# Your objective
With no edits of any kind, print each record that follows.

# Data listing
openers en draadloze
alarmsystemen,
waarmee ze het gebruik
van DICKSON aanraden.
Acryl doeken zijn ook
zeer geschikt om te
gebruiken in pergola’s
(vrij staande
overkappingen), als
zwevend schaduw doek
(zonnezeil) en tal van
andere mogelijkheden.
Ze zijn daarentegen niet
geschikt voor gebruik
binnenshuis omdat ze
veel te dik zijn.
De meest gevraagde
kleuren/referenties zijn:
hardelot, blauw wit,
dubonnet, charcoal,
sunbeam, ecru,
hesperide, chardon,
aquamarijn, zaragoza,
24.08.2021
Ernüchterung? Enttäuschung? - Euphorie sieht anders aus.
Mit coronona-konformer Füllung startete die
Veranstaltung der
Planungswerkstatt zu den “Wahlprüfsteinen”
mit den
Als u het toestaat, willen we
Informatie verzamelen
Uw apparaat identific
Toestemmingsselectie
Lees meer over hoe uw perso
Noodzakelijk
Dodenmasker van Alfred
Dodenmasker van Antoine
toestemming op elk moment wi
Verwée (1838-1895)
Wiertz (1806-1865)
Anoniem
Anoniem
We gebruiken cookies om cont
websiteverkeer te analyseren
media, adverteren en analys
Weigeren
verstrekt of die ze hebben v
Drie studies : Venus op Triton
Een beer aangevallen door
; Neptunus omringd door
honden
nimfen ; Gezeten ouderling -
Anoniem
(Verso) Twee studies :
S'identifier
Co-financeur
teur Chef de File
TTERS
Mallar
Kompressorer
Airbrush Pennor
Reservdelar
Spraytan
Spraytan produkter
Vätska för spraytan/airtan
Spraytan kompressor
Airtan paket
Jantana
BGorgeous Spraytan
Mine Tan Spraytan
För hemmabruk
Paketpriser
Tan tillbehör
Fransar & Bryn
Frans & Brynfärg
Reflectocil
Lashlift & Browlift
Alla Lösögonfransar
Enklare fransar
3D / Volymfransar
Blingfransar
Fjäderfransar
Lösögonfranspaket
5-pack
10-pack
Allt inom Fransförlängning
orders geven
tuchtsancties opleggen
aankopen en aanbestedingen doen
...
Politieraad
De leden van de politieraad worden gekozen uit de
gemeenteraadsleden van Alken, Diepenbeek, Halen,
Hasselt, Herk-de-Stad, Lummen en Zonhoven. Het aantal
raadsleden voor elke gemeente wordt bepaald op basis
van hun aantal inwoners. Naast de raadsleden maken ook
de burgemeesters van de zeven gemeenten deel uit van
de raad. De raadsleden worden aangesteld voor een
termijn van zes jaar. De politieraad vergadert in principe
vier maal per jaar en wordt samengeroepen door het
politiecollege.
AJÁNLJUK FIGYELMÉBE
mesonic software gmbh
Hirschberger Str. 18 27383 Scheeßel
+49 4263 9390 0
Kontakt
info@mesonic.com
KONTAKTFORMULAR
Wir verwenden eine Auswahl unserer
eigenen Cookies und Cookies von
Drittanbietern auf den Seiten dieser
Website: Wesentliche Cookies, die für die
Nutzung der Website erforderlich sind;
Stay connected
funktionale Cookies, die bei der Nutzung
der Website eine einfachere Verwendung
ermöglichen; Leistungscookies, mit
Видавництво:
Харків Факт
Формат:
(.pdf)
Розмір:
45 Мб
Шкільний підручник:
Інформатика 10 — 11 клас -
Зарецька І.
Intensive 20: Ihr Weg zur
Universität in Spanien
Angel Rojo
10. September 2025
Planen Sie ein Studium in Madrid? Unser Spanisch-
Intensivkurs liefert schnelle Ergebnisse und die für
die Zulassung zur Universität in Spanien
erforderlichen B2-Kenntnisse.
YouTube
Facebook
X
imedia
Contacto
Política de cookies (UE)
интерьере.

# Solution for this problem
openers en draadloze
alarmsystemen,
waarmee ze het gebruik
van DICKSON aanraden.
Acryl doeken zijn ook
zeer geschikt om te
gebruiken in pergola’s
(vrij staande
overkappingen), als
zwevend schaduw doek
(zonnezeil) en tal van
andere mogelijkheden.
Ze zijn daarentegen niet
geschikt voor gebruik
binnenshuis omdat ze
veel te dik zijn.
De meest gevraagde
kleuren/referenties zijn:
hardelot, blauw wit,
dubonnet, charcoal,
sunbeam, ecru,
hesperide, chardon,
aquamarijn, zaragoza,
24.08.2021
Ernüchterung? Enttäuschung? - Euphorie sieht anders aus.
Mit coronona-konformer Füllung startete die
Veranstaltung der
Planungswerkstatt zu den “Wahlprüfsteinen”
mit den
Als u het toestaat, willen we
Informatie verzamelen
Uw apparaat identific
Toestemmingsselectie
Lees meer over hoe uw perso
Noodzakelijk
Dodenmasker van Alfred
Dodenmasker van Antoine
toestemming op elk moment wi
Verwée (1838-1895)
Wiertz (1806-1865)
Anoniem
Anoniem
We gebruiken cookies om cont
websiteverkeer te analyseren
media, adverteren en analys
Weigeren
verstrekt of die ze hebben v
Drie studies : Venus op Triton
Een beer aangevallen door
; Neptunus omringd door
honden
nimfen ; Gezeten ouderling -
Anoniem
(Verso) Twee studies :
S'identifier
Co-financeur
teur Chef de File
TTERS
Mallar
Kompressorer
Airbrush Pennor
Reservdelar
Spraytan
Spraytan produkter
Vätska för spraytan/airtan
Spraytan kompressor
Airtan paket
Jantana
BGorgeous Spraytan
Mine Tan Spraytan
För hemmabruk
Paketpriser
Tan tillbehör
Fransar & Bryn
Frans & Brynfärg
Reflectocil
Lashlift & Browlift
Alla Lösögonfransar
Enklare fransar
3D / Volymfransar
Blingfransar
Fjäderfransar
Lösögonfranspaket
5-pack
10-pack
Allt inom Fransförlängning
orders geven
tuchtsancties opleggen
aankopen en aanbestedingen doen
...
Politieraad
De leden van de politieraad worden gekozen uit de
gemeenteraadsleden van Alken, Diepenbeek, Halen,
Hasselt, Herk-de-Stad, Lummen en Zonhoven. Het aantal
raadsleden voor elke gemeente wordt bepaald op basis
van hun aantal inwoners. Naast de raadsleden maken ook
de burgemeesters van de zeven gemeenten deel uit van
de raad. De raadsleden worden aangesteld voor een
termijn van zes jaar. De politieraad vergadert in principe
vier maal per jaar en wordt samengeroepen door het
politiecollege.
AJÁNLJUK FIGYELMÉBE
mesonic software gmbh
Hirschberger Str. 18 27383 Scheeßel
+49 4263 9390 0
Kontakt
info@mesonic.com
KONTAKTFORMULAR
Wir verwenden eine Auswahl unserer
eigenen Cookies und Cookies von
Drittanbietern auf den Seiten dieser
Website: Wesentliche Cookies, die für die
Nutzung der Website erforderlich sind;
Stay connected
funktionale Cookies, die bei der Nutzung
der Website eine einfachere Verwendung
ermöglichen; Leistungscookies, mit
Видавництво:
Харків Факт
Формат:
(.pdf)
Розмір:
45 Мб
Шкільний підручник:
Інформатика 10 — 11 клас -
Зарецька І.
Intensive 20: Ihr Weg zur
Universität in Spanien
Angel Rojo
10. September 2025
Planen Sie ein Studium in Madrid? Unser Spanisch-
Intensivkurs liefert schnelle Ergebnisse und die für
die Zulassung zur Universität in Spanien
erforderlichen B2-Kenntnisse.
YouTube
Facebook
X
imedia
Contacto
Política de cookies (UE)
интерьере.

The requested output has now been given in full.